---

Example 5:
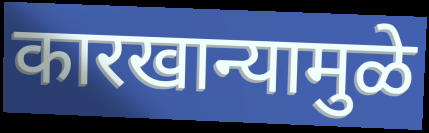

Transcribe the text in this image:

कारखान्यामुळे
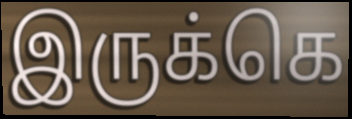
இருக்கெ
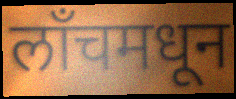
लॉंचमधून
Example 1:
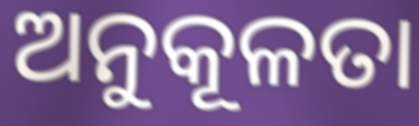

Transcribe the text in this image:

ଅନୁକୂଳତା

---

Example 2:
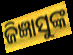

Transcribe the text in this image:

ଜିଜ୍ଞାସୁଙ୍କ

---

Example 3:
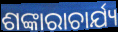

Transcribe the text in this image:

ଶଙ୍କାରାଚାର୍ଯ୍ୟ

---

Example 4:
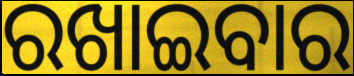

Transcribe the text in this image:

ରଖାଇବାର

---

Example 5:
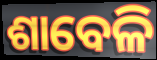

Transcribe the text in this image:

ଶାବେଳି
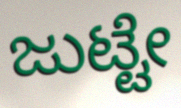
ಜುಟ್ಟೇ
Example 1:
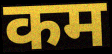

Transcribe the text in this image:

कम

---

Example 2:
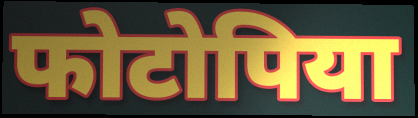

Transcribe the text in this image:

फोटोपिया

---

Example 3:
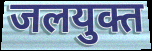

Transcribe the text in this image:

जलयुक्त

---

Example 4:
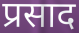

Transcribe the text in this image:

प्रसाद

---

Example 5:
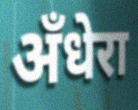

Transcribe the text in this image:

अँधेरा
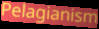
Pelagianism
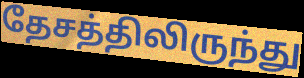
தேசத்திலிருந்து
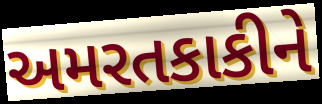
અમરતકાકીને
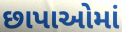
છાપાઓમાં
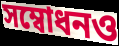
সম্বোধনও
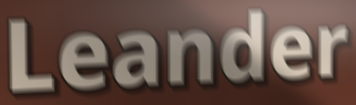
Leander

......

Rewrite the lines from the first one through the line containing "ଶଙ୍କାରାଚାର୍ଯ୍ୟ", putting "Write out" wherever "Transcribe" appears and changing nothing else. Leave the pictures out of your answer.

[SOLVED EXERCISE]
---

Example 5:

Write out the text in this image:

कारखान्यामुळे
இருக்கெ
लॉंचमधून
Example 1:

Write out the text in this image:

ଅନୁକୂଳତା

---

Example 2:

Write out the text in this image:

ଜିଜ୍ଞାସୁଙ୍କ

---

Example 3:

Write out the text in this image:

ଶଙ୍କାରାଚାର୍ଯ୍ୟ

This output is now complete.